Innovation and R&D The company is highly innovation‑driven, with its core technology targeting a key receptor involved in brain signaling using allosteric modulation—an approach aimed at achieving efficacy with fewer side effects. Its lead asset is being redirected toward PTSD after the setback in social anxiety, while earlier programs explore next‑generation modulators and other ion channel targets for cognition and neuropsychiatric conditions.
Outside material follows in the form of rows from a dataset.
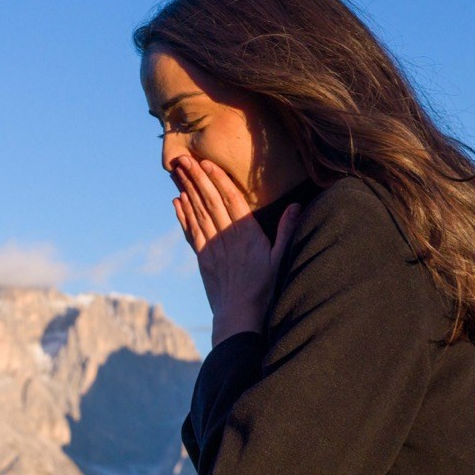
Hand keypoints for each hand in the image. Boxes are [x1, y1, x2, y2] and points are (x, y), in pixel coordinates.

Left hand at [172, 158, 299, 344]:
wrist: (239, 316)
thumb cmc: (264, 289)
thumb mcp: (280, 259)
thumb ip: (287, 231)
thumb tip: (297, 205)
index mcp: (247, 234)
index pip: (231, 200)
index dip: (218, 180)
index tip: (207, 162)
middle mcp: (227, 236)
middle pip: (210, 201)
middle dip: (197, 178)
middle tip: (184, 158)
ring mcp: (212, 247)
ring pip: (198, 213)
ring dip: (187, 190)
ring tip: (178, 171)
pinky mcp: (203, 258)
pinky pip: (191, 232)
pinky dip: (183, 215)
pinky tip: (177, 201)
A major collaboration with a global pharma partner on cognitive therapies, plus a legacy oncology out‑license, adds external validation and potential future upside from milestones. Overall, R&D is both Neuphoria’s main asset and main risk, as the value of the company hinges on clinical proof and regulatory success that are still ahead.


Summary

Neuphoria Therapeutics is a pre‑revenue, research‑focused biotech with a stronger cash position than in prior years, low debt, and an income statement dominated by R&D‑driven losses. The business model relies on external capital and partnership support while it advances a scientifically distinctive, but clinically risky, CNS pipeline. A major trial failure has raised uncertainty and forced a strategic rethink, making the success of the PTSD program and partnered assets especially important. The company’s future will be shaped by how effectively it prioritizes its pipeline, controls its cash burn, and converts its technical platform into clear, repeatable clinical wins.